Mais est-il encore un homme ? Ce robot aseptisé, qui suit docilement toutes les consignes de la morale, de la bienséance et de l'ordre public ! mérite-t-il encore ce nom ? Kubrick pose la question (très chrétienne) du libre arbitre et celle, beaucoup moins métaphysique, du conditionnement futur de l'individu - du citoyen - par des techniques (médicales ou autres) dont l'efficacité sera sans commune mesure avec les moyens dont disposent aujourd'hui les gouvernants. Grave problème, à propos duquel les optimistes et les pessimistes tomberont difficilement d'accord, car s'il est réconfortant de penser que l'on pourra, dans l'avenir, convertir au bien « les agents du mal », encore reste-t-il à définir où est le bien et le mal. Et si, comme dans le film de Kubrick, la politique s'en mêle, on imagine le gâchis provoqué par cet « assainissement » de l'homme.

La soudaine gravité du propos n'empêche pas Kubrick de continuer à caracoler. Alex n'en a d'ailleurs pas fini avec ses aventures. Il retrouve ses parents, fort peu disposés à tuer le veau gras en l'honneur de l'enfant prodigue et miraculé ; il se fait rosser par ses copains, qui maintenant sévissent dans la police ; il trouve un bourreau raffiné en la personne d'une de ses anciennes victimes ; il croit devenir fou ; il tente de se suicider ; il s'éveille en mille morceaux sur un lit d'hôpital...

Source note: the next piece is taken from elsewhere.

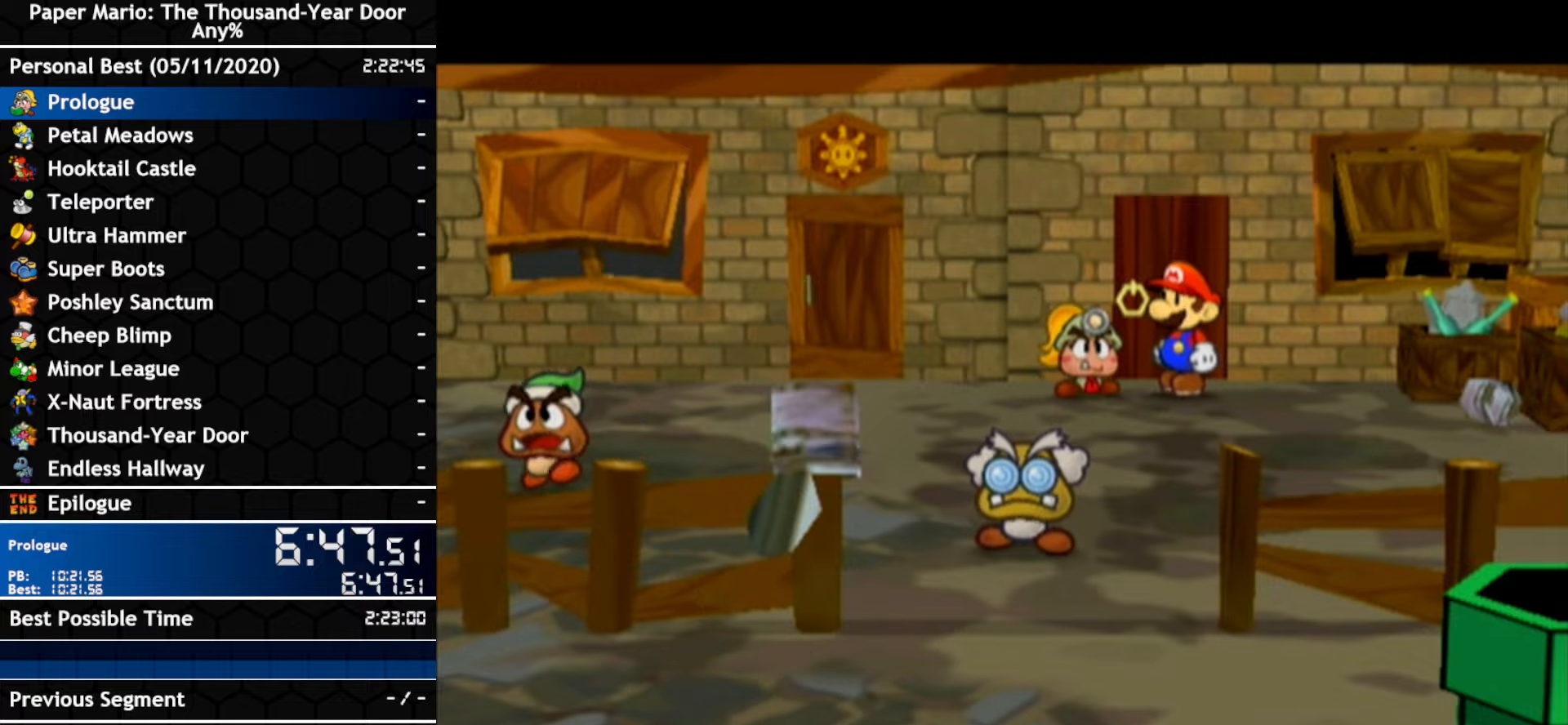
{"buttons": ["A"], "left_stick": "center", "right_stick": "center", "events": [[100, "B", "down"], [167, "B", "up"], [334, "B", "down"], [350, "A", "down"], [417, "A", "up"], [484, "A", "down"], [484, "B", "up"]]}
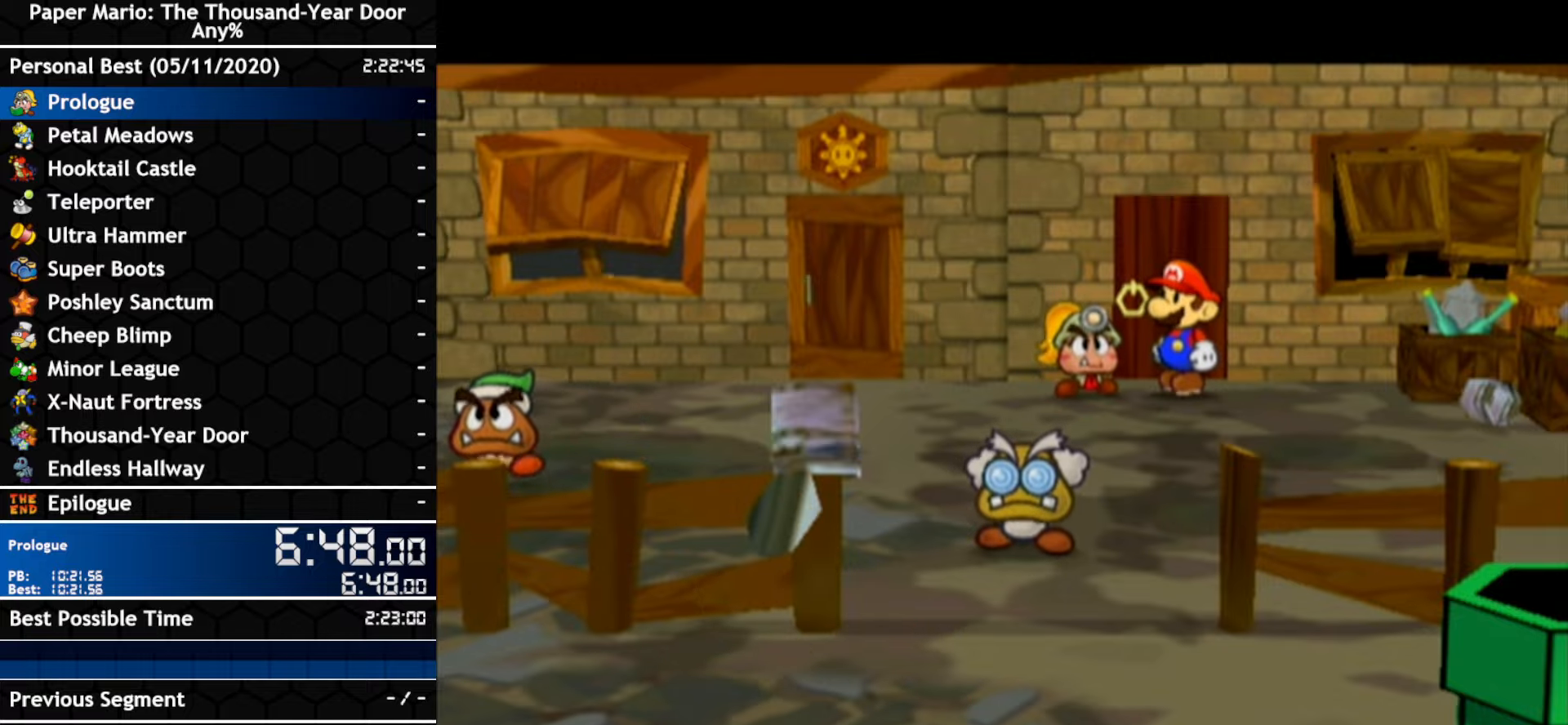
{"buttons": ["B"], "left_stick": "center", "right_stick": "center", "events": [[50, "B", "down"], [117, "B", "up"], [134, "A", "up"], [200, "A", "down"], [267, "A", "up"], [267, "B", "down"], [334, "B", "up"], [384, "B", "down"]]}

Alex a supporté ces épreuves avec l'innocence de Candide et l'humilité de saint Sébastien. Mais voilà qu'un jour il lorgne une infirmière sans le moindre haut-le-cœur, et que dans ses yeux passe une lueur étrange. Serait-ce le naturel qui revient au galop ? Alex est-il en train de se désintoxiquer du bien, comme il le fut du mal ? Et, plutôt que l'apprenti-martyr, n'est-ce pas la crapule renaissante que son ami, le ministre - qui, entre-temps, a dû céder aux pressions de l'opposition et renoncer à sa campagne de régénération, - cajole en grande pompe et félicite de sa guérison ? Fameuse « guérison », en effet... Kubrick n'affirme rien, mais comment ne pas deviner que la boucle est bouclée, que la violence a eu le dernier mot, que les lois de la jungle seront de nouveau respectées, et qu'Alex va retrouver cette jungle dont il avait été, un moment, exilé ?

Ainsi se termine ce film époustouflant, tonitruant, extravagant, harassant, irritant, fascinant, bourré de trouvailles et de surprises, et constamment dominé par l'exceptionnelle maîtrise d'un réalisateur qui s'égale ici aux plus grands ; cet ouvrage cinématographique qui ne ressemble à aucun autre et que seul le cinéma pouvait engendrer ; cette kermesse monstrueuse, pétrie d'idéalisme, cette clownerie shakespearienne, ce fantastique bric-à-brac, cette fable, cette farce, ce pamphlet, cette tragédie... Est-ce un chef d'œuvre ? Je ne suis pas loin de le croire.